Le dichiarazioni di Fini
"Noi non siamo il problema, ma la soluzione!", ha ripetuto più volte dal palco il presidente nazionale, Cristiano Fini, rivendicando con forza il ruolo chiave del settore, anche nella transizione green.
"A dispetto di tutte le fake news - ha detto Fini - gli agricoltori non inquinano, rispettano da anni gli impegni ambientali anche mettendo a rischio i loro profitti; producono energie alternative e non sprecano acqua, ma la usano per produrre cibo di qualità".
Per il presidente di Cia "Senza agricoltura, il made in Italy non può esistere e la sicurezza alimentare non ha garanzie; non c'è presidio del territorio e custodia del paesaggio, anche contro il dissesto idrogeologico; le aree interne si spopolano ed economia e società non sopravvivono. Abbiamo, dunque, buoni motivi per reclamare più attenzione per le nostre aziende agricole. Deve rimetterle al centro l'Italia così come l'Europa, che dovrebbe stare dalla nostra parte, invece di continuare a imporre norme e regolamenti dall'alto".
I numeri della crisi
Eppure nessun comparto del settore agricolo è indenne dalla crisi ormai diffusa e generalizzata, tra emergenze geopolitiche, climatiche e fitosanitarie. L'ortofrutta è in ginocchio, con un taglio del 40% della produzione dopo la siccità record del 2022, le gelate e soprattutto gli effetti delle alluvioni di maggio. Il vino made in Italy ha perso in media il 12% quest'anno, a causa degli attacchi distruttivi di peronospora, perdendo il primato mondiale a favore della Francia.

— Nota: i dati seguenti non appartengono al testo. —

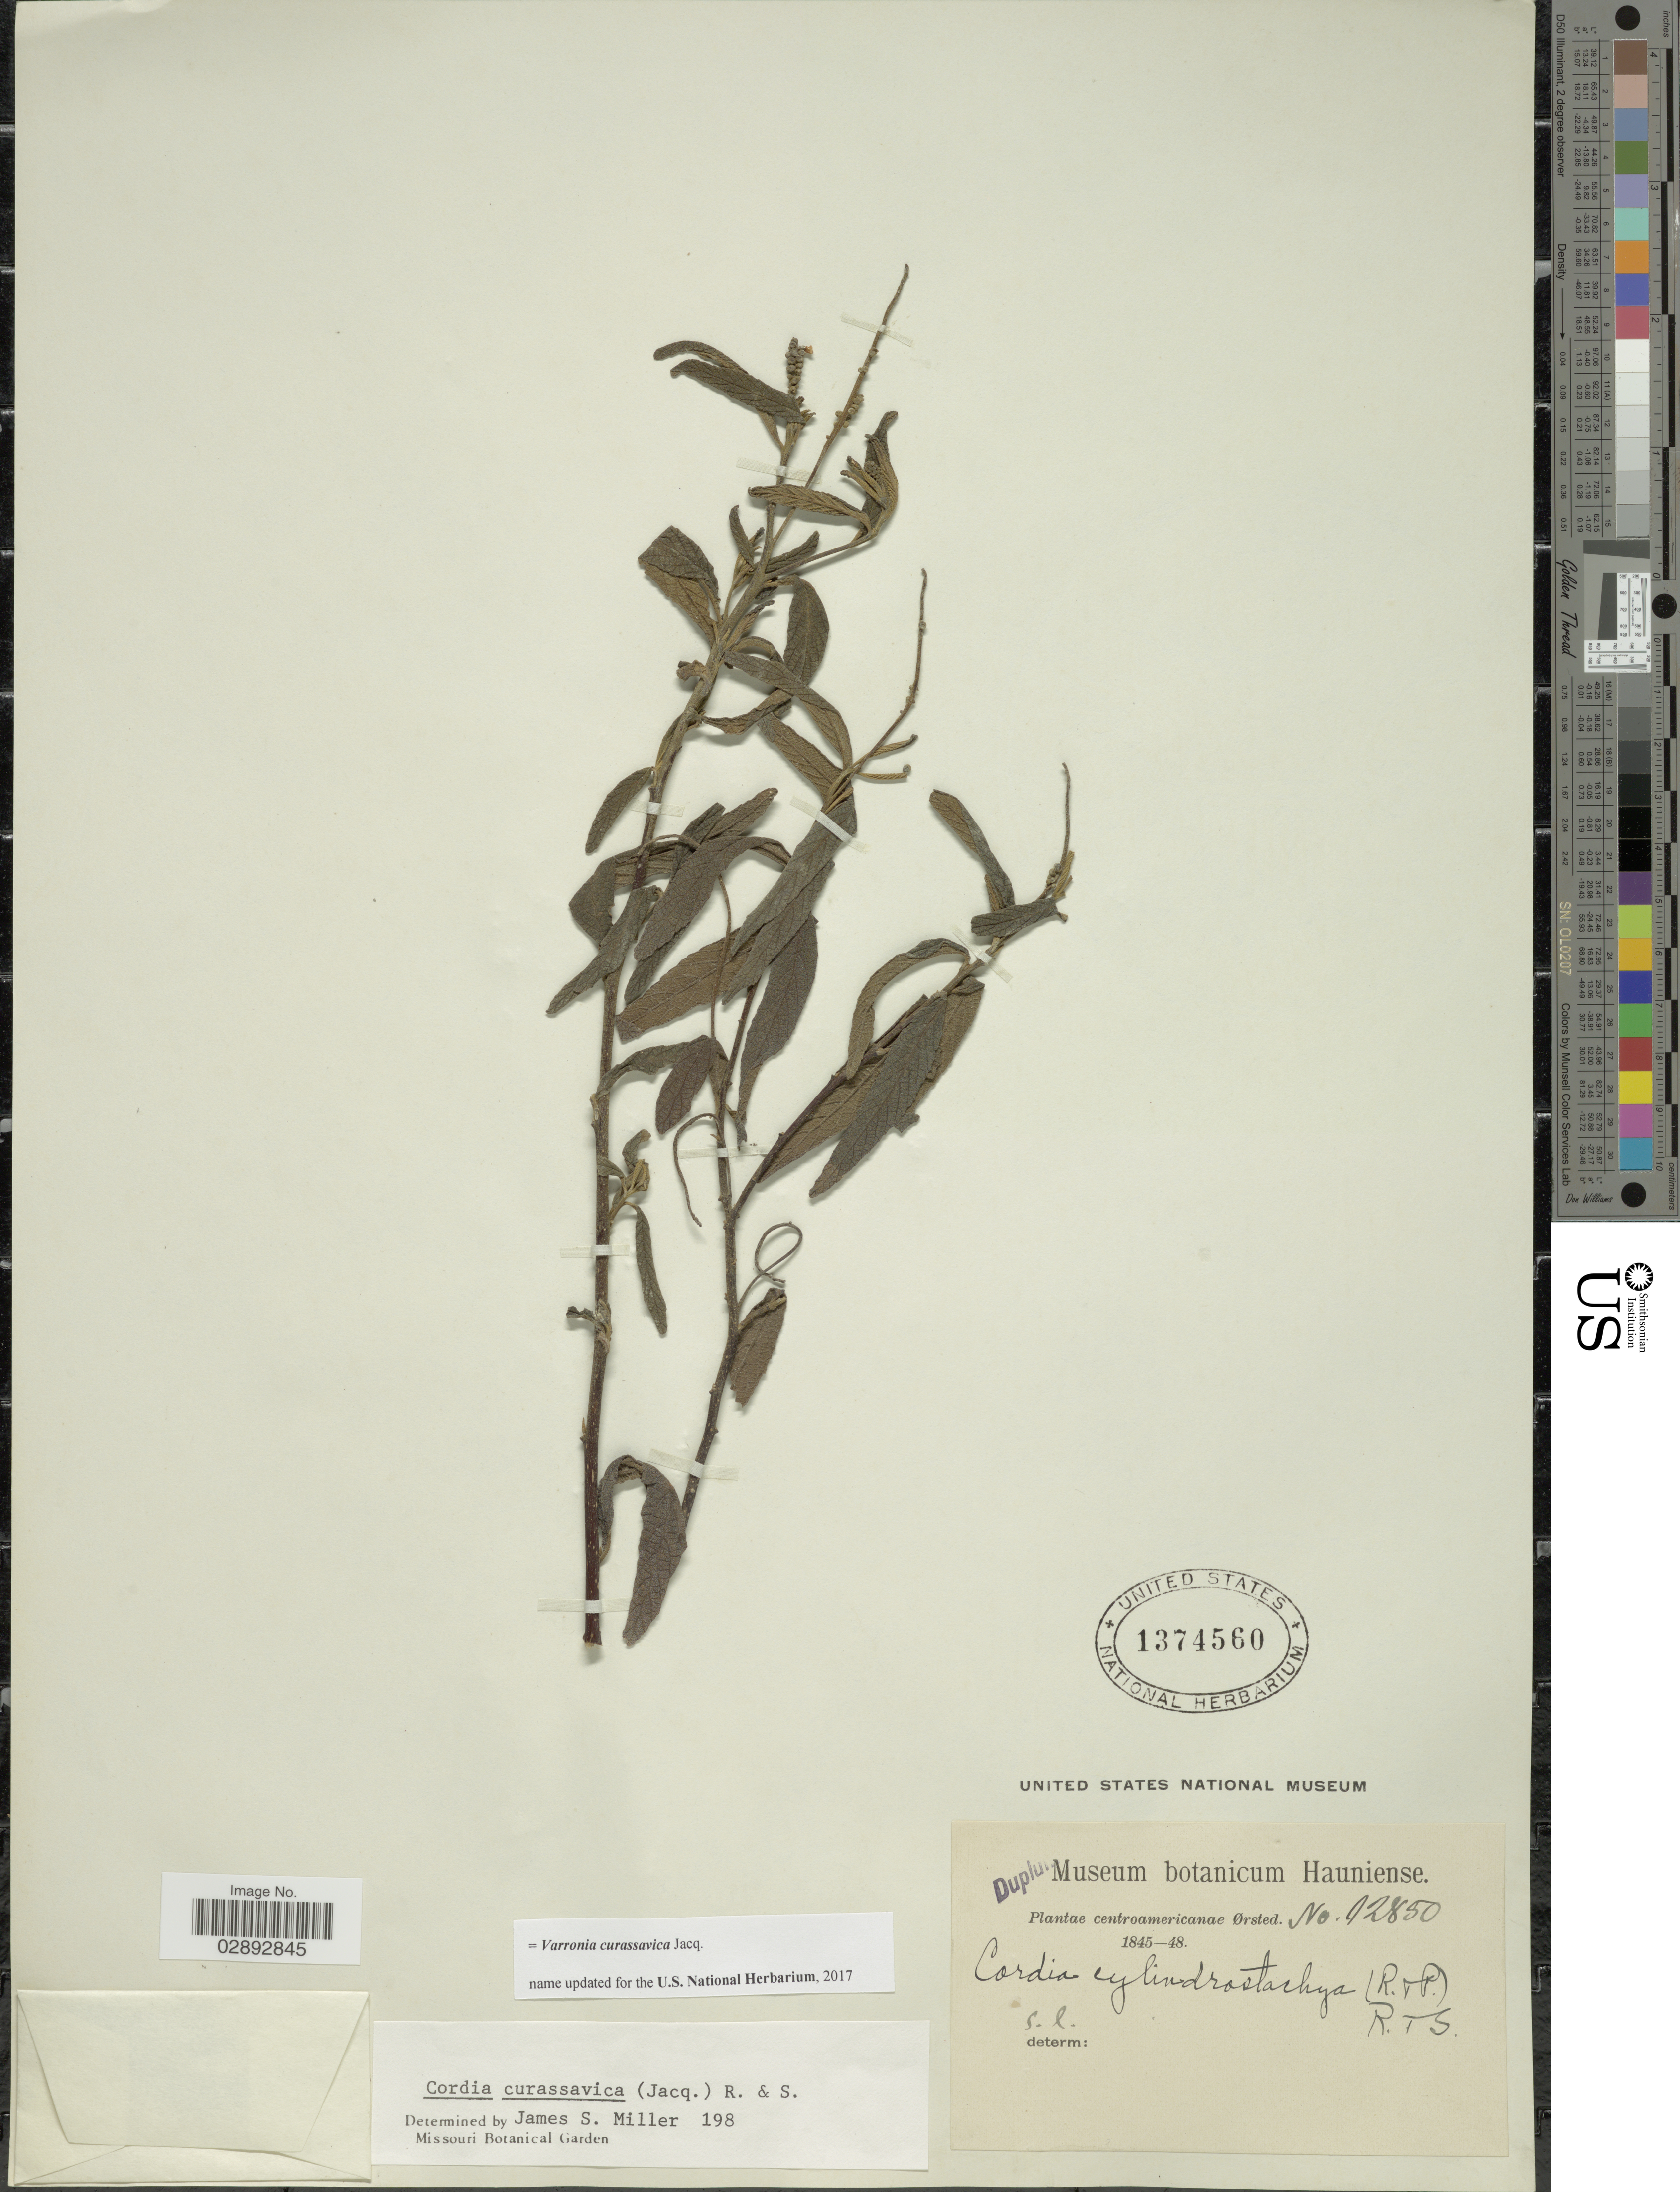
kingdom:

Anche la zootecnia è in sofferenza, con un 2023 inaugurato dal calo del 30% della produzione di carne bovina e continuato con il proliferare della peste suina, che rischia di distruggere un comparto da 11 miliardi. E mentre i listini dei cereali sono in caduta libera (-40%), il carrello della spesa si fa più pesante con l'inflazione, esplodendo il divario tra i prezzi pagati agli agricoltori e quelli sugli scaffali dei supermercati.
Oggi un produttore prende 35 centesimi per un chilo di grano duro, mentre un pacco di pasta costa 2,08 euro, con un aumento del 494% dal campo alla tavola. Stessa dinamica sul latte: all'allevatore vanno 52 centesimi al litro, ma il consumatore per comprarlo spende 1,80 euro (+246%).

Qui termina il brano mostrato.